To do → Using the data below, return all lines in which "labels" appears.

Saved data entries
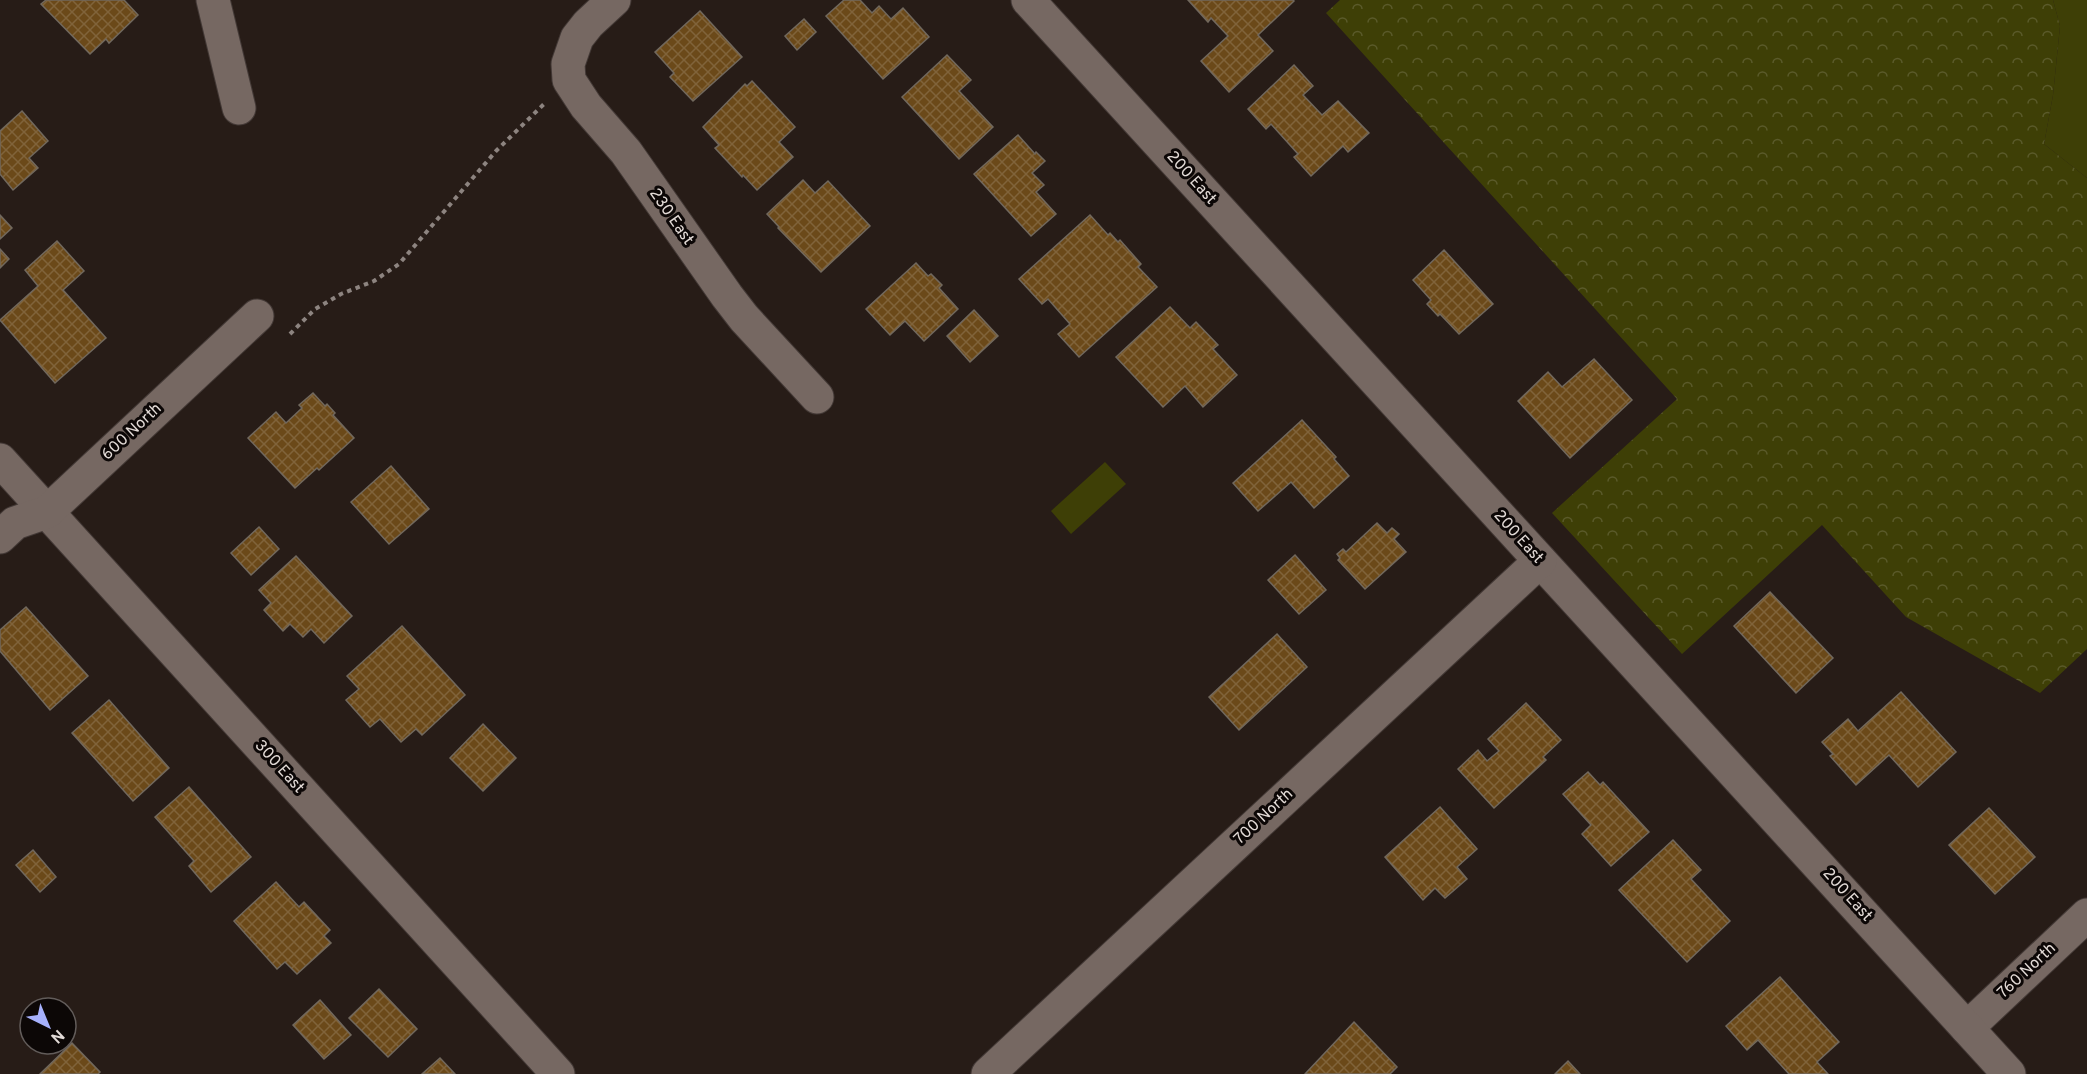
<svg xmlns="http://www.w3.org/2000/svg" width="2087" height="1074" viewBox="0 0 2087 1074" font-family="Overpass,sans-serif">
  <style>
    .grass { fill: #3e3f06 }
    .forest { fill: url(#forest-crowns) }
    .building { fill: url(#building-cross-hatch); stroke: #71685d; stroke-width: 1.5 }
    .lines { fill: none; stroke-linecap: round; stroke-linejoin: round }
    .minor-casing { stroke: #433936; stroke-width: 35 }
    .tertiary-casing { stroke: #433936; stroke-width: 35 }
    .path { stroke: #8d8480; stroke-width: 4; stroke-dasharray: 4.5 4.5; stroke-linecap: butt }
    .minor { stroke: #766862; stroke-width: 33 }
    .tertiary { stroke: #766862; stroke-width: 33 }
    .labels { text-anchor: middle; dominant-baseline: central; stroke-width: 6; stroke-linejoin: round; paint-order: stroke }
    .street-label { font-size: 16px; fill: #e3dbd7; stroke: #0c0706 }
  </style>
  <defs>
    <pattern id="forest-crowns" width="20" height="18" patternUnits="userSpaceOnUse" patternTransform="scale(1.5)"><rect width="20" height="18" fill="#3e3f06"/><path d="M2 6a3 3 0 1 1 6 0M12 15a3 3 0 1 1 6 0" fill="none" stroke="#5a5a2a"/></pattern>
    <pattern id="building-cross-hatch" width="8" height="8" patternUnits="userSpaceOnUse" patternTransform="scale(1.5)"><rect width="8" height="8" fill="#6b4919"/><path d="M0 0l8 8M0 8l8-8" fill="none" stroke="#80633a"/></pattern>
  </defs>
  <rect width="100%" height="100%" fill="#271c17"/>
  <g class="grass">
    <path d="M2053,0h34v178l-43,-34 9,-49 7,-69z"/>
    <path d="M1105,462l21,22 -55,50 -20,-23z"/>
  </g>
  <path class="forest" d="M1340,0h713l7,26 -7,69 -9,49 43,34v471l-47,44 -134,-76 -84,-92 -140,129 -130,-141 125,-114 -351,-386z"/>
  <g class="building">
    <path d="M46,0h78l14,15 -29,28 -3,-4 -16,15 -49,-50z"/>
    <path d="M844,0h16l12,13 7,-7 12,13 12,-11 26,29 -46,42 -57,-63z"/>
    <path d="M1188,0h105l1,1 -36,34 15,16 -44,41 -28,-31 27,-25 -17,-18 -3,4z"/>
    <path d="M700,11l42,46 -49,44 -23,-24 4,-4 -19,-21z"/>
    <path d="M804,19l12,13 -19,18 -12,-14z"/>
    <path d="M947,55l24,25 -12,11 34,36 -34,32 -57,-62z"/>
    <path d="M1294,65l19,21 -10,9 19,20 16,-14 31,32 -21,19 -5,-6 -32,30 -17,-19 4,-3 -27,-30 -5,5 -18,-20z"/>
    <path d="M752,81l43,46 -16,15 14,15 -36,33 -14,-15 -1,2 -27,-29 4,-3 -16,-18 42,-43 2,2z"/>
    <path d="M22,111l26,30 -19,17 9,10 -25,22 -13,-16v-43z"/>
    <path d="M1018,135l17,19 1,-2 9,9 -13,12 12,12 -8,7 20,22 -25,22 -57,-62z"/>
    <path d="M803,180l12,13 13,-12 42,45 -49,46 -43,-44 1,-1 -12,-13z"/>
    <path d="M0,215l12,13 -12,11z"/>
    <path d="M1090,215l18,20 2,-2 8,9 2,-2 21,24 -3,3 19,20 -78,70 -21,-23 12,-10 -22,-25 -6,5 -23,-25z"/>
    <path d="M57,241l27,30 -21,19 43,48 -51,45 -55,-63 38,-34 -13,-16z"/>
    <path d="M0,249l9,10 -9,9z"/>
    <path d="M1444,250l49,54 -34,30 -19,-20 -2,2 -11,-12 4,-4 -18,-20z"/>
    <path d="M916,263l12,13 3,-2 11,11 -3,3 19,21 -34,32 -19,-20 -15,14 -24,-26z"/>
    <path d="M1170,307l20,21 6,-6 22,23 -5,4 24,26 -34,32 -18,-21 -22,21 -47,-50z"/>
    <path d="M974,310l24,26 -28,26 -23,-26z"/>
    <path d="M1594,359l38,41 -62,58 -52,-57 30,-29 14,15z"/>
    <path d="M313,393l12,13 2,-2 8,9 -2,2 21,23 -35,32 -2,-2 -22,20 -47,-50 28,-26 10,11 16,-15 -3,-3z"/>
    <path d="M1302,420l34,37 -2,2 15,17 -35,32 -23,-26 -33,29 -25,-28z"/>
    <path d="M391,466l38,43 -40,35 -38,-42z"/>
    <path d="M1377,523l10,10 5,-5 7,6 -5,5 12,13 -41,37 -27,-29 2,-2 -3,-4 6,-5 3,3z"/>
    <path d="M259,527l20,22 -28,26 -20,-22z"/>
    <path d="M1295,555l31,35 -27,24 -31,-34z"/>
    <path d="M296,556l56,60 -28,27 -13,-14 -8,8 -13,-13 -7,7 -19,-21 7,-7 -12,-13z"/>
    <path d="M1770,592l63,66 -37,35 -62,-67z"/>
    <path d="M26,607l62,69 -38,34 -50,-59v-21z"/>
    <path d="M402,626l63,69 -43,40 -6,-6 -15,13 -21,-23 -10,8 -24,-27 13,-11 -12,-13z"/>
    <path d="M1277,634l30,33 -68,63 -30,-33z"/>
    <path d="M1901,692l55,60 -38,35 -29,-32 -33,30 -26,-29 3,-2 -11,-12 26,-23 10,12z"/>
    <path d="M109,700l60,68 -36,33 -61,-68z"/>
    <path d="M1526,703l35,37 -18,17 3,3 -52,48 -36,-39 20,-19 9,11 12,-10 -11,-12z"/>
    <path d="M483,724l33,34 -33,33 -33,-33z"/>
    <path d="M1588,772l12,13 3,-3 46,50 -38,34 -29,-32 9,-9 -28,-31z"/>
    <path d="M189,787l62,70 -40,35 -22,-26 5,-5 -39,-44z"/>
    <path d="M1440,807l37,42 -20,18 10,12 -22,19 -10,-10 -12,12 -38,-43z"/>
    <path d="M1989,808l46,49 -40,37 -46,-49z"/>
    <path d="M1673,840l28,30 -10,9 39,42 -43,41 -68,-72z"/>
    <path d="M33,850l23,27 -16,15 -24,-27z"/>
    <path d="M276,882l23,25 5,-5 26,28 -6,6 7,7 -34,31 -12,-12 -8,7 -43,-48z"/>
    <path d="M1780,977l59,65 -22,20 11,12h-39l-31,-34 -11,10 -21,-24z"/>
    <path d="M379,989l38,40 -29,28 -39,-39z"/>
    <path d="M320,1000l31,35 -27,24 -31,-34z"/>
    <path d="M1354,1022l43,45 -7,7h-85z"/>
    <path d="M72,1043l28,29 -2,2h-58z"/>
    <path d="M440,1058l15,16h-33z"/>
    <path d="M1568,1061l12,13h-25z"/>
  </g>
  <g class="lines">
    <g class="minor-casing">
      <g id="minor">
        <path d="M213,0l26,108"/>
        <path d="M614,0l-26,24 -11,14 -9,26 1,16 17,26 40,46 101,144 17,22 73,79"/>
        <path d="M0,460l558,614"/>
        <path d="M0,537l15,-14 32,-11 210,-196"/>
        <path d="M1967,1028l120,-113"/>
      </g>
    </g>
    <g class="tertiary-casing">
      <g id="tertiary">
        <path d="M1028,0l981,1074"/>
        <path d="M988,1074l552,-513"/>
      </g>
    </g>
    <path class="path" d="M290,334l25,-25 26,-15 33,-13 25,-17 97,-113 49,-48"/>
    <use href="#minor" class="minor"/>
    <use href="#tertiary" class="tertiary"/>
  </g>
  <g class="labels">
    <g class="street-label">
      <text transform="translate(1191 178) rotate(48)">200 East</text>
      <text transform="translate(671 217) rotate(55)">230 East</text>
      <text transform="translate(132 432) rotate(-43)">600 North</text>
      <text transform="translate(1518 537) rotate(48)">200 East</text>
      <text transform="translate(279 767) rotate(48)">300 East</text>
      <text transform="translate(1264 817) rotate(-43)">700 North</text>
      <text transform="translate(1847 895) rotate(48)">200 East</text>
      <text transform="translate(2027 971) rotate(-43)">760 North</text>
    </g>
  </g>
  <g transform="translate(48 1026) rotate(137)"><circle r="28" fill="#0c0706" stroke="#625c5a" stroke-width="1.5"/>
  <path d="M0-4.5L10 22L0 15L-10 22Z" fill="#a7b1fc"/>
  <text y="-9" font-size="16" font-weight="bold" text-anchor="middle" fill="#e3dbd7">N</text>
  </g>
</svg>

Final answer →
    .labels { text-anchor: middle; dominant-baseline: central; stroke-width: 6; stroke-linejoin: round; paint-order: stroke }
  <g class="labels">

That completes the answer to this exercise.